The aim but of the cellist, was not to 'try the Greek way' for her catanese play: obviously, in such cases like this an artist shows his own careful reading of the site.
Live electronics and sound overlapping, ambient sonorities and the vitreous consistency of the amplified cello, minimalist structures with a strong inclination to rhythm rather than to harmonic mixture, or towards a melodic order proper to a canon or a fugue: all these are the elements of a blend of styles and genres in the mood of the Rhodian style, shown in a Roman Theater with original parts in stone and wooden bleachers, where the emotional share with the audience get the better, aren't they?

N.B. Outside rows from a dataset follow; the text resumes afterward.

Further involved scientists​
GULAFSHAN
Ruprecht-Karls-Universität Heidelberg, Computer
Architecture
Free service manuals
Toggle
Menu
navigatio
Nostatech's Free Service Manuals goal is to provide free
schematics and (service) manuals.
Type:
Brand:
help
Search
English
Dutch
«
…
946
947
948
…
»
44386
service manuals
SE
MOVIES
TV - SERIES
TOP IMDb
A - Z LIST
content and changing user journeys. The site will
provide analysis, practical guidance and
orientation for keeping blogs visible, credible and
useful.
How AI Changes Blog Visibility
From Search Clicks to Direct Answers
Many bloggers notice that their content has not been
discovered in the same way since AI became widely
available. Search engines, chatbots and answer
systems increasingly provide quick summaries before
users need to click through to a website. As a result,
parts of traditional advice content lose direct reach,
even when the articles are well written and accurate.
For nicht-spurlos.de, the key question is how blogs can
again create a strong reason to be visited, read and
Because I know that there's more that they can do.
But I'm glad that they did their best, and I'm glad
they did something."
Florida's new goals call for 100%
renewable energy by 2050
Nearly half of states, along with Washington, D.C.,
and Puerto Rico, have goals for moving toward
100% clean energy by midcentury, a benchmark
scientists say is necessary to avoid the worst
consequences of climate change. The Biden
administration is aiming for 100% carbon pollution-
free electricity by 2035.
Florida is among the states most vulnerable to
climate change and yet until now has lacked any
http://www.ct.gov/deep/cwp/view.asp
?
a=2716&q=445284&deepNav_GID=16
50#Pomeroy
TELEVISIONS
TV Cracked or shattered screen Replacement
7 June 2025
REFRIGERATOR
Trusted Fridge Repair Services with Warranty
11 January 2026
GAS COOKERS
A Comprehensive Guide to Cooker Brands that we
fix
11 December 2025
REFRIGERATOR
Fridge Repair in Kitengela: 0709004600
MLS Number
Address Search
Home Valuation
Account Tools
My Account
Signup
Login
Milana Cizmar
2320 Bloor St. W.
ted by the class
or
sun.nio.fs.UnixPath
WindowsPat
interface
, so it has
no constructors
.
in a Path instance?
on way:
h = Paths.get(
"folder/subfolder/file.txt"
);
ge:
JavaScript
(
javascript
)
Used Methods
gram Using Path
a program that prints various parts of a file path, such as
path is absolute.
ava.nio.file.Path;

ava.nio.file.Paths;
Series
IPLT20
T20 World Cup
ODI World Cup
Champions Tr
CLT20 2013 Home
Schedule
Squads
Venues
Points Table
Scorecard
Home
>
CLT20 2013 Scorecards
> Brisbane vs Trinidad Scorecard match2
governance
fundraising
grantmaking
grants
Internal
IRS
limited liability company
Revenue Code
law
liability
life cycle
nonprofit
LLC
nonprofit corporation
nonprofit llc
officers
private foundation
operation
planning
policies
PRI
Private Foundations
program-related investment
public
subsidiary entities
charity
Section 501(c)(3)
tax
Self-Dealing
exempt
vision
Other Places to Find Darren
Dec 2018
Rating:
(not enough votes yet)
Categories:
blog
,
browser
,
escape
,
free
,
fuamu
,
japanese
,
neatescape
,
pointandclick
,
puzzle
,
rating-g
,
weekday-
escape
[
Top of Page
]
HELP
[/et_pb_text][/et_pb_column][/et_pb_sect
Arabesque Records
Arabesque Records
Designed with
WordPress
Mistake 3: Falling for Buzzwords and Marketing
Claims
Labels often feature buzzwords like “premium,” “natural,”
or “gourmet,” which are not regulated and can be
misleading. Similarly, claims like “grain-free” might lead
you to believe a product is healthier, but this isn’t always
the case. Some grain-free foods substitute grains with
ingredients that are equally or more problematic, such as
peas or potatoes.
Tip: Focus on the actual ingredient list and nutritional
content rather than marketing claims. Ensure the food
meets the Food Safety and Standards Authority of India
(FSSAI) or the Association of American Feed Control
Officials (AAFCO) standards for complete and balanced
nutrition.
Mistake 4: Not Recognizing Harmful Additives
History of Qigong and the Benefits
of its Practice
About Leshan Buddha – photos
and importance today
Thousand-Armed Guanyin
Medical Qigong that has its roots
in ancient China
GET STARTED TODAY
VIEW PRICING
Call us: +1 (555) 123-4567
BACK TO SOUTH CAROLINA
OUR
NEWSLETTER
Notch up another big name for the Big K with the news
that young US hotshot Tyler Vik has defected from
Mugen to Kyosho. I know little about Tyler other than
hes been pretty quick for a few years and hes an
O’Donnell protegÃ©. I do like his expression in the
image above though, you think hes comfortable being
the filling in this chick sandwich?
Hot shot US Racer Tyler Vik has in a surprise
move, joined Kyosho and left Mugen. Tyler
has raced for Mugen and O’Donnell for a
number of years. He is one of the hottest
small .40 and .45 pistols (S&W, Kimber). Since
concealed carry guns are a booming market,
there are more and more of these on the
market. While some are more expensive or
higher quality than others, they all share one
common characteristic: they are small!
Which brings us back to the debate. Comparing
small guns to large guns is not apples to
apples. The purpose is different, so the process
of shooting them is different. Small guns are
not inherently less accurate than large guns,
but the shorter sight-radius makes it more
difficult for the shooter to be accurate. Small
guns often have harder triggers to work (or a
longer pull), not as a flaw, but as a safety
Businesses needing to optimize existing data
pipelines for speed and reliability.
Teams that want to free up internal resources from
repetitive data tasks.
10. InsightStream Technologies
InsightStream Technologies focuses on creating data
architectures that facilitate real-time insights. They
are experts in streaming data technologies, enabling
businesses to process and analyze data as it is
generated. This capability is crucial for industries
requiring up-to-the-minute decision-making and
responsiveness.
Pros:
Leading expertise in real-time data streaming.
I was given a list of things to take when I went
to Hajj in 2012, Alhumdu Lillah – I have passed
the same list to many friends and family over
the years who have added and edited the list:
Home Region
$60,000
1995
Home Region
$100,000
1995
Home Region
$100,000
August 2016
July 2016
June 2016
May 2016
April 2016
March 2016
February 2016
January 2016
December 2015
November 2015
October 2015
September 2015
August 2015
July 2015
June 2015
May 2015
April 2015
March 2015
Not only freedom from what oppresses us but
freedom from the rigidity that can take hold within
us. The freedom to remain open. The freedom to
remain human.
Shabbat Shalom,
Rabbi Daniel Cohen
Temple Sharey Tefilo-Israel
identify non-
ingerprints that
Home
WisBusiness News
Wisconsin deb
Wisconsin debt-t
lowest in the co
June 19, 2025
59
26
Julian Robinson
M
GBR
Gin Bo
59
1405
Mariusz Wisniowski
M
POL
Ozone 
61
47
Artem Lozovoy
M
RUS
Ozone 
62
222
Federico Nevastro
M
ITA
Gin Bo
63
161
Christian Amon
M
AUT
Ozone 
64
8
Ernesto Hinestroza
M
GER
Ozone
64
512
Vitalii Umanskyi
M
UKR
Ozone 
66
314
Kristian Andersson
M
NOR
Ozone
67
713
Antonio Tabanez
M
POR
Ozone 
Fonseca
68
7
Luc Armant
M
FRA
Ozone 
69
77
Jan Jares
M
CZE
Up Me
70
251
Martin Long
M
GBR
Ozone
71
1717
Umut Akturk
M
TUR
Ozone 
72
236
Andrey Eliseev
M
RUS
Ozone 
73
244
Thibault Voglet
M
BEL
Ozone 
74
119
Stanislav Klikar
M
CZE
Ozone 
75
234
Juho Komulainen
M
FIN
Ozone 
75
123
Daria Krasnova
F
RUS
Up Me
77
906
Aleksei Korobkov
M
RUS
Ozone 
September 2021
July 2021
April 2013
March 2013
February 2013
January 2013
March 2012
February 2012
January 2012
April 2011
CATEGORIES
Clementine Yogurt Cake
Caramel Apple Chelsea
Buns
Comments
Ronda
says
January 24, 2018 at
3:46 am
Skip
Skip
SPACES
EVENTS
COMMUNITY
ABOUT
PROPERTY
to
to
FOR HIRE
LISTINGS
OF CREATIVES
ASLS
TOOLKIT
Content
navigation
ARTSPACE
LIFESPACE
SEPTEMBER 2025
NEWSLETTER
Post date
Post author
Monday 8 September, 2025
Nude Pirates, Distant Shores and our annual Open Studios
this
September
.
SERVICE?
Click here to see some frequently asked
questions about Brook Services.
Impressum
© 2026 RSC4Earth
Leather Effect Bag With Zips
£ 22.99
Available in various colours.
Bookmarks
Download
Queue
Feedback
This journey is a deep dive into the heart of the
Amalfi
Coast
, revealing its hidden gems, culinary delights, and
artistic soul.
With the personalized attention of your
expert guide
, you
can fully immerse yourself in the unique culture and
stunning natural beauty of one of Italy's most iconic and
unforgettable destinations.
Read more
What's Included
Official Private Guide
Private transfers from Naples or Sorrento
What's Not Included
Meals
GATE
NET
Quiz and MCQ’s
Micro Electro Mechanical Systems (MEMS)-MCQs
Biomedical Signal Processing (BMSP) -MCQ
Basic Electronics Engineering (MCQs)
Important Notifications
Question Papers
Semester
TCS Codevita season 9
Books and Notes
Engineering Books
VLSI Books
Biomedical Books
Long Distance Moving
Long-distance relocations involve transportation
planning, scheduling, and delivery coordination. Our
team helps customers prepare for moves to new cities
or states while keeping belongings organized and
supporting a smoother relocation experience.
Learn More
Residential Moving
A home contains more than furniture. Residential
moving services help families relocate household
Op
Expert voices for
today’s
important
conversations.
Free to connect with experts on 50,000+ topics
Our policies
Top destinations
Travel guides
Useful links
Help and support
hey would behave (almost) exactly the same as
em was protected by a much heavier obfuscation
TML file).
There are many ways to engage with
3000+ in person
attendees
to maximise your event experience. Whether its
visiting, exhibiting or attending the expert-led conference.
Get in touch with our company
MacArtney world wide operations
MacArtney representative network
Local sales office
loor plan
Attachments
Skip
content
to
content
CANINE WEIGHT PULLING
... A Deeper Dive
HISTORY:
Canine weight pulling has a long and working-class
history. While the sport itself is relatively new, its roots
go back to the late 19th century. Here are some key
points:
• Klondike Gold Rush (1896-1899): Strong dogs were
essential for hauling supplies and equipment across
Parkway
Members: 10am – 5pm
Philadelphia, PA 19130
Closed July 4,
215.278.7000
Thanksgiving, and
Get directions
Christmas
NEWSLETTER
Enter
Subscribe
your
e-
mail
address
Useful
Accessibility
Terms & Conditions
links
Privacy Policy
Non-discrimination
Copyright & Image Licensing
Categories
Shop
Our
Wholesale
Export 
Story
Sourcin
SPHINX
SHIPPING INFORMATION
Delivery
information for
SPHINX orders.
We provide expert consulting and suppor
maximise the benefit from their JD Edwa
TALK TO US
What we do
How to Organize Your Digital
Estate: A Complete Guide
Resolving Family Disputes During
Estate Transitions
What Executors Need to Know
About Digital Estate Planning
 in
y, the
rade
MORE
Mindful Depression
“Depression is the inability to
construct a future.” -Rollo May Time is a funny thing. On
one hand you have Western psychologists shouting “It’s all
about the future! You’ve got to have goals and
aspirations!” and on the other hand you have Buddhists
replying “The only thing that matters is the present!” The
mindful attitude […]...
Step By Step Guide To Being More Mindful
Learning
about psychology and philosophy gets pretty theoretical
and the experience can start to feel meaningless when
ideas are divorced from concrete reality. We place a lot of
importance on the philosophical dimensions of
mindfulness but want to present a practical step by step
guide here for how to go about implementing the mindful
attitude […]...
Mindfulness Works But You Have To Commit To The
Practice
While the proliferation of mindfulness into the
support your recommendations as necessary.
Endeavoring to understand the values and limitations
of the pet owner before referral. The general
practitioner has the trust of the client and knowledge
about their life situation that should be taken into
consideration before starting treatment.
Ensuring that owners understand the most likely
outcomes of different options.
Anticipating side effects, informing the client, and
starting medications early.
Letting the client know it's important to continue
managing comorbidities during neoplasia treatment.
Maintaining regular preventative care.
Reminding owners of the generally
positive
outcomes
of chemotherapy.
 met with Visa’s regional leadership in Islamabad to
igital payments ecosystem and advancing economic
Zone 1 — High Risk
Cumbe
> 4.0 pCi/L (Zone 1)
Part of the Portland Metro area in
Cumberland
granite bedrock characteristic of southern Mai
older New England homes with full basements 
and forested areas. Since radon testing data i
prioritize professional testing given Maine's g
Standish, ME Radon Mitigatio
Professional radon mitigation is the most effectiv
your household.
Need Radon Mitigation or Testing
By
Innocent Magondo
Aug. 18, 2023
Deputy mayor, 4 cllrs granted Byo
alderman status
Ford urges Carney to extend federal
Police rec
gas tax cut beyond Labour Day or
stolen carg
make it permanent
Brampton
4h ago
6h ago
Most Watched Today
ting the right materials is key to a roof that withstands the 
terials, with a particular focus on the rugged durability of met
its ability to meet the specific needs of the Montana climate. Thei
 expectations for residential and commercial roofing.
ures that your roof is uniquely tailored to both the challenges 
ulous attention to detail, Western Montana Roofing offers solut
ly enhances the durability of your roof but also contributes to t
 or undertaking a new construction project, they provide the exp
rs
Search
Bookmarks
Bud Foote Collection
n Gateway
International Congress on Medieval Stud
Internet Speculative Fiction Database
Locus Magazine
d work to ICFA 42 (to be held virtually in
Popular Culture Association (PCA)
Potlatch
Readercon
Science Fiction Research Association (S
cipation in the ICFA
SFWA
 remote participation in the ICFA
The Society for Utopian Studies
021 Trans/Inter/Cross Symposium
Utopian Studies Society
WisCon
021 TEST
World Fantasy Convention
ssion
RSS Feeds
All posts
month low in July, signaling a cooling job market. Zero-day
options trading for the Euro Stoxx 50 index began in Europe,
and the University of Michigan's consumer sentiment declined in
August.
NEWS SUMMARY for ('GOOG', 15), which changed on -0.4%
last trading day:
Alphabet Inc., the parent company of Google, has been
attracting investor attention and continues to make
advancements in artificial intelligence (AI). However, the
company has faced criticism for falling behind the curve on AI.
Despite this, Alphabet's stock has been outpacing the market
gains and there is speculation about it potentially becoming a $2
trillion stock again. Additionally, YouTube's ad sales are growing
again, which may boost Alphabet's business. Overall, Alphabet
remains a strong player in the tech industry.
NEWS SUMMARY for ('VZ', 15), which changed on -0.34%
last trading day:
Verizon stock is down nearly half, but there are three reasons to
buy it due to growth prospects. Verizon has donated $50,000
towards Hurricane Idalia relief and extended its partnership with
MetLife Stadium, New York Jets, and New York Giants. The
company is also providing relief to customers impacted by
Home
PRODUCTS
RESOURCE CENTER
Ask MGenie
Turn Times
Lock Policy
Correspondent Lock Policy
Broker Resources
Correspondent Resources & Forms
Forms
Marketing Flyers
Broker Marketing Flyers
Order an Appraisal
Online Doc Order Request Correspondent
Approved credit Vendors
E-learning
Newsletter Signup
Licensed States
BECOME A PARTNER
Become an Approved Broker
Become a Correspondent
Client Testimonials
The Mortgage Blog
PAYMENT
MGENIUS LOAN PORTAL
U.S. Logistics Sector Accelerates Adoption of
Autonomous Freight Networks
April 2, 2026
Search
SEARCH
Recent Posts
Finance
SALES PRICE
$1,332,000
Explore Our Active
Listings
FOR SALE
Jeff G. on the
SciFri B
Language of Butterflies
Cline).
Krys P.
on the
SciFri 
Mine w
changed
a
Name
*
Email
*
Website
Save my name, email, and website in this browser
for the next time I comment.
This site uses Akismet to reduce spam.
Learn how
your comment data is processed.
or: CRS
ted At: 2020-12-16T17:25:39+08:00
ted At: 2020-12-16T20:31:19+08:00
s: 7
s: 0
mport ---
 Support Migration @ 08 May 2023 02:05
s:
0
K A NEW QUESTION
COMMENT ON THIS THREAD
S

Julia Kent doesn't pale in front of such great personalities: she aroused us on the contrary the desire to listen to her again with pleasure; maybe another time in a setting without pure acoustics like a recording studio ('Asianist'), nor in a Concert Hall like those of the Rasputina ('Atticist', her old group of cellos), but in a extraordinary appropriate place with really 'greek' harmonics like the 'rhodian' Ancient Roman Theater of Catania.